Work request => Reproduce the records between the line holding "The document lists, after" and the line holding "0.001373, 0.983717, 0.459191]]", inclusive, leaving the pictures out of your answer.

Given data =>
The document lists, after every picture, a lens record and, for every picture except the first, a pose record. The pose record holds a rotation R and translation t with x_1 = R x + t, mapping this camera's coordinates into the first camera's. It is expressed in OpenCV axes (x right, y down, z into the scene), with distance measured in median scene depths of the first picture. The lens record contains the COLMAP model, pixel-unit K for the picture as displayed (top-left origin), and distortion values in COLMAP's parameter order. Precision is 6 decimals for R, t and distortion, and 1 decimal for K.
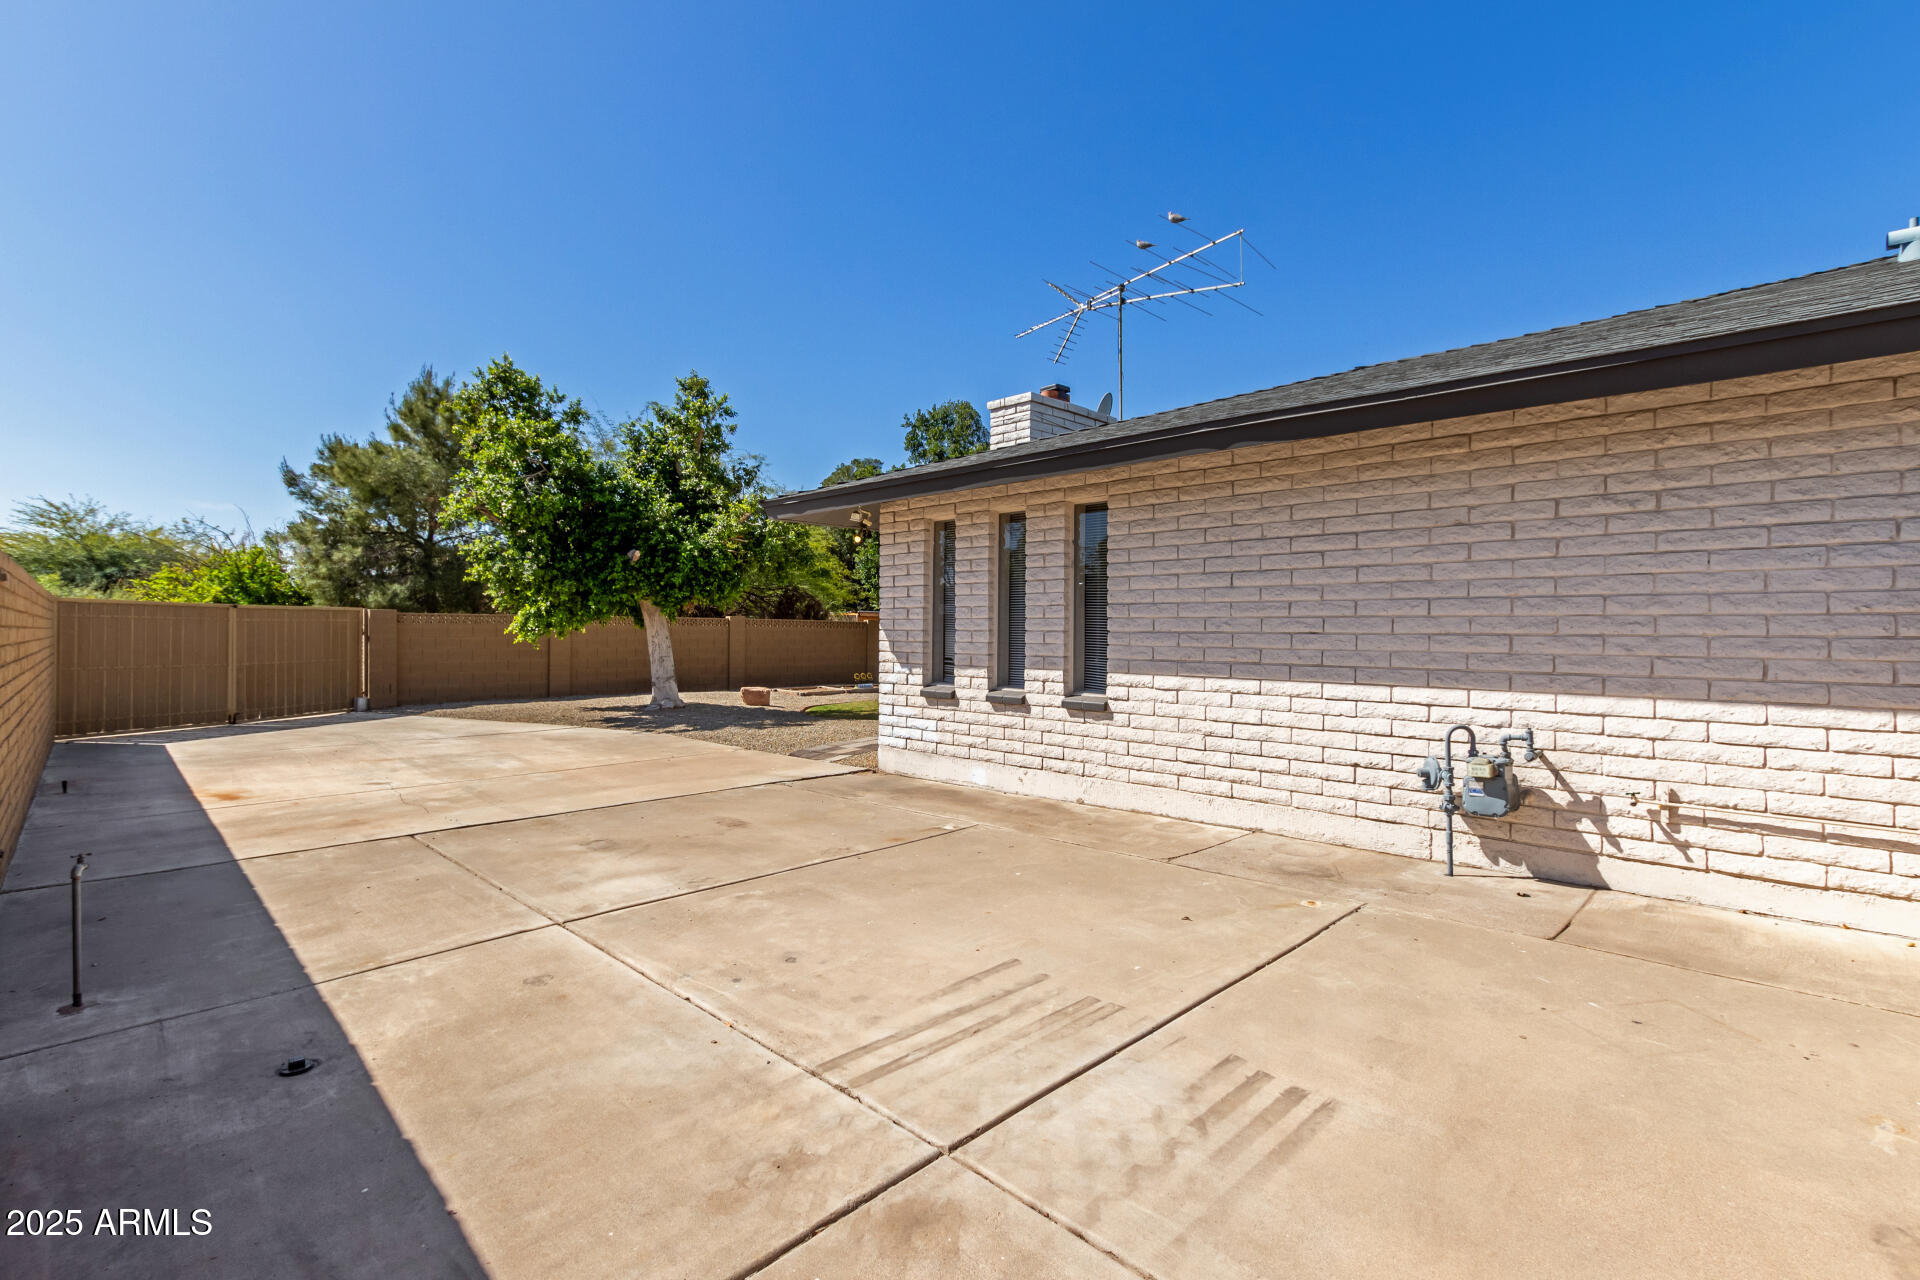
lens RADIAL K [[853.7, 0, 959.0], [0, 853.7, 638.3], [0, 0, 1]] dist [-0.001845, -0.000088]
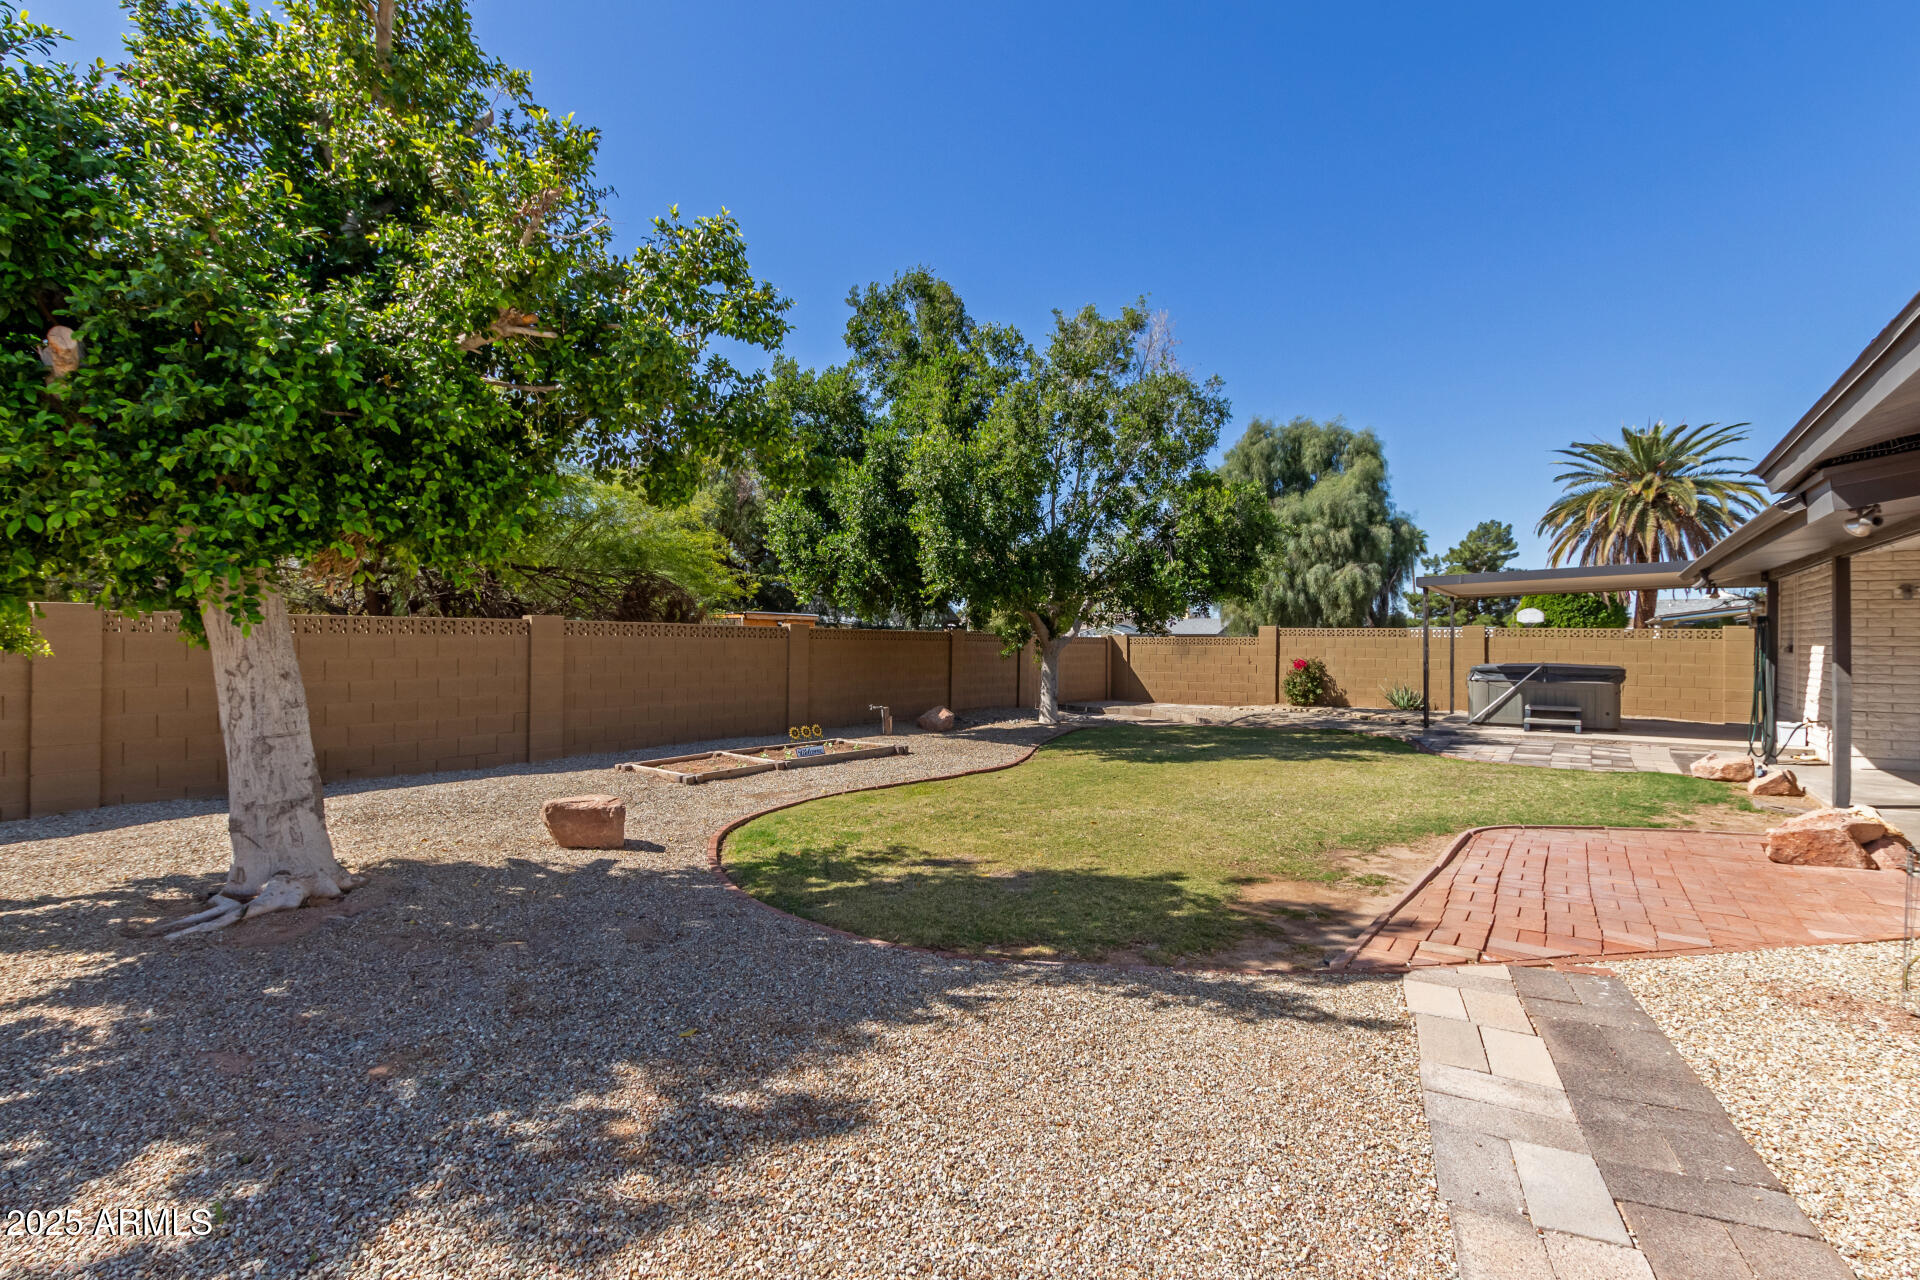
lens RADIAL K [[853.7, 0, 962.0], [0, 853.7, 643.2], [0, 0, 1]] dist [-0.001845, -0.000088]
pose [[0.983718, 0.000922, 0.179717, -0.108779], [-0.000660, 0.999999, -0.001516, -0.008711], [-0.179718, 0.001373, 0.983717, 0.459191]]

* * *

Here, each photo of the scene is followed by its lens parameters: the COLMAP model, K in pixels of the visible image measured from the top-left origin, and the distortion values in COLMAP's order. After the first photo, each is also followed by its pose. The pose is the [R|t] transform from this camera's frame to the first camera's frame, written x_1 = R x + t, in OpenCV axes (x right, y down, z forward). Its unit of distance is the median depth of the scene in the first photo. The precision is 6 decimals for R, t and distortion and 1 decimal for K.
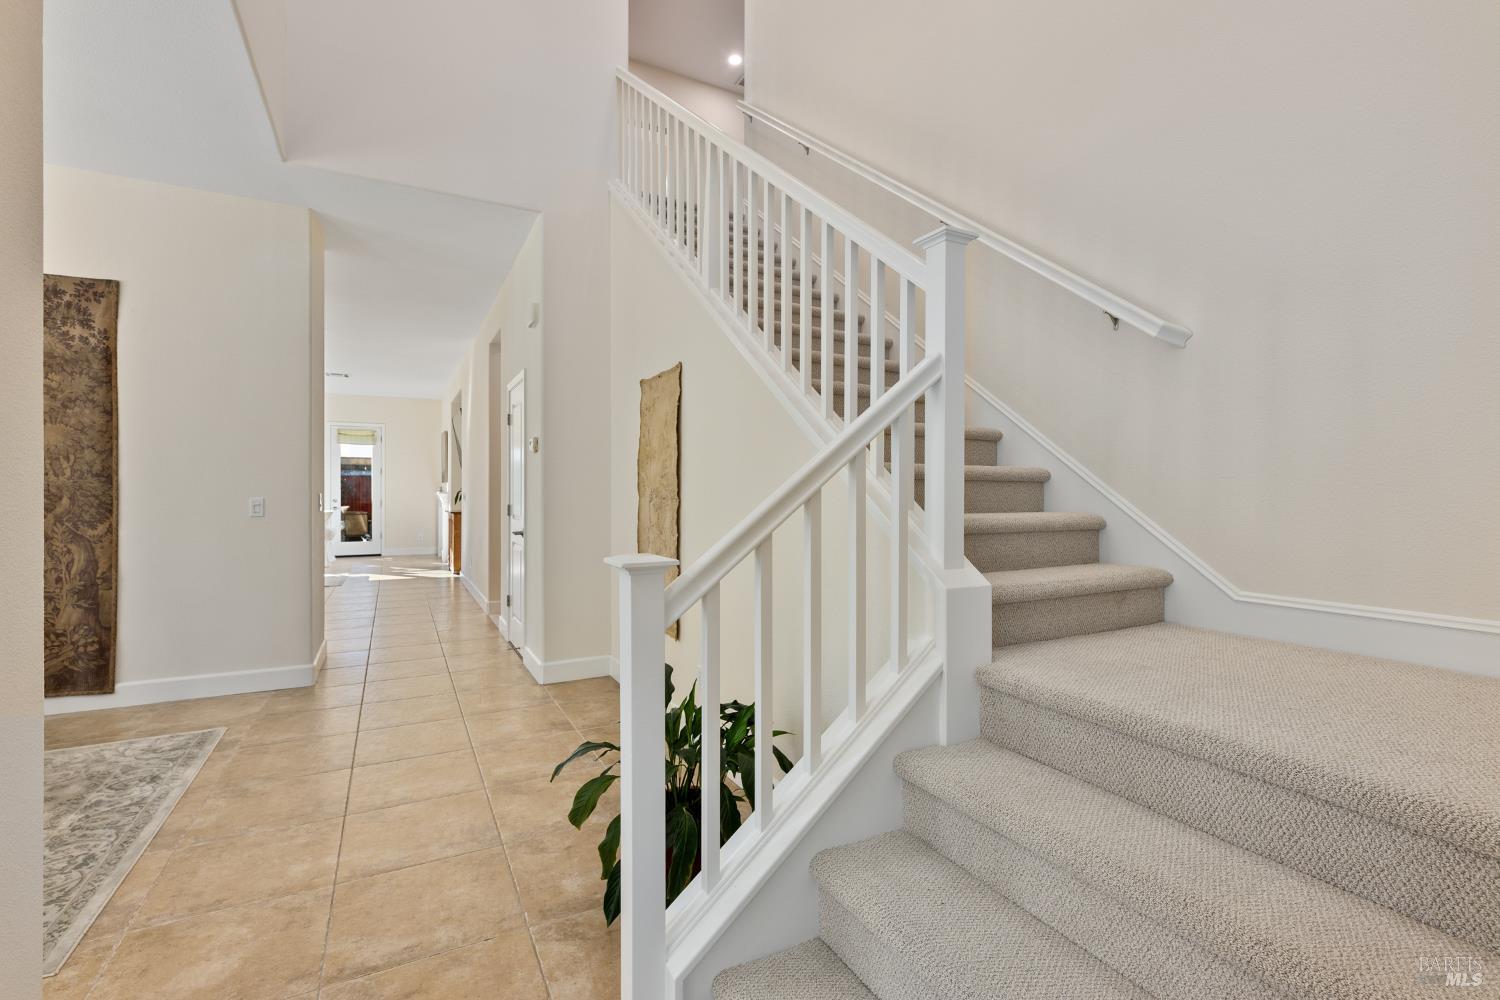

...

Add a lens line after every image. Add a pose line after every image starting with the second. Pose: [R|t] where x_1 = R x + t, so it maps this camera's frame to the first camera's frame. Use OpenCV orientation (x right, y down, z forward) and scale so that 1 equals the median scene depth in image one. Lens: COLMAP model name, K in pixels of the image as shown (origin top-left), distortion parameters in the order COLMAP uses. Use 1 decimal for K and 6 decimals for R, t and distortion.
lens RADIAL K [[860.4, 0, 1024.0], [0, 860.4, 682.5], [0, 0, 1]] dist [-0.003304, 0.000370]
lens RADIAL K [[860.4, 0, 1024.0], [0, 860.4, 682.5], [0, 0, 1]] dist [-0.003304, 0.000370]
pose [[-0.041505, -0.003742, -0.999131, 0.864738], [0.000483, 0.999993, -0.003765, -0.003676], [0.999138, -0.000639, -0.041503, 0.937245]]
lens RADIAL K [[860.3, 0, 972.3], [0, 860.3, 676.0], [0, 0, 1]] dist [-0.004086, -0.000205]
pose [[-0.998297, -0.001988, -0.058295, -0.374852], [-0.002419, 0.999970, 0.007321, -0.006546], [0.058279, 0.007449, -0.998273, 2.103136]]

Task response =>
The document lists, after every picture, a lens record and, for every picture except the first, a pose record. The pose record holds a rotation R and translation t with x_1 = R x + t, mapping this camera's coordinates into the first camera's. It is expressed in OpenCV axes (x right, y down, z into the scene), with distance measured in median scene depths of the first picture. The lens record contains the COLMAP model, pixel-unit K for the picture as displayed (top-left origin), and distortion values in COLMAP's parameter order. Precision is 6 decimals for R, t and distortion, and 1 decimal for K.
lens RADIAL K [[853.7, 0, 959.0], [0, 853.7, 638.3], [0, 0, 1]] dist [-0.001845, -0.000088]
lens RADIAL K [[853.7, 0, 962.0], [0, 853.7, 643.2], [0, 0, 1]] dist [-0.001845, -0.000088]
pose [[0.983718, 0.000922, 0.179717, -0.108779], [-0.000660, 0.999999, -0.001516, -0.008711], [-0.179718, 0.001373, 0.983717, 0.459191]]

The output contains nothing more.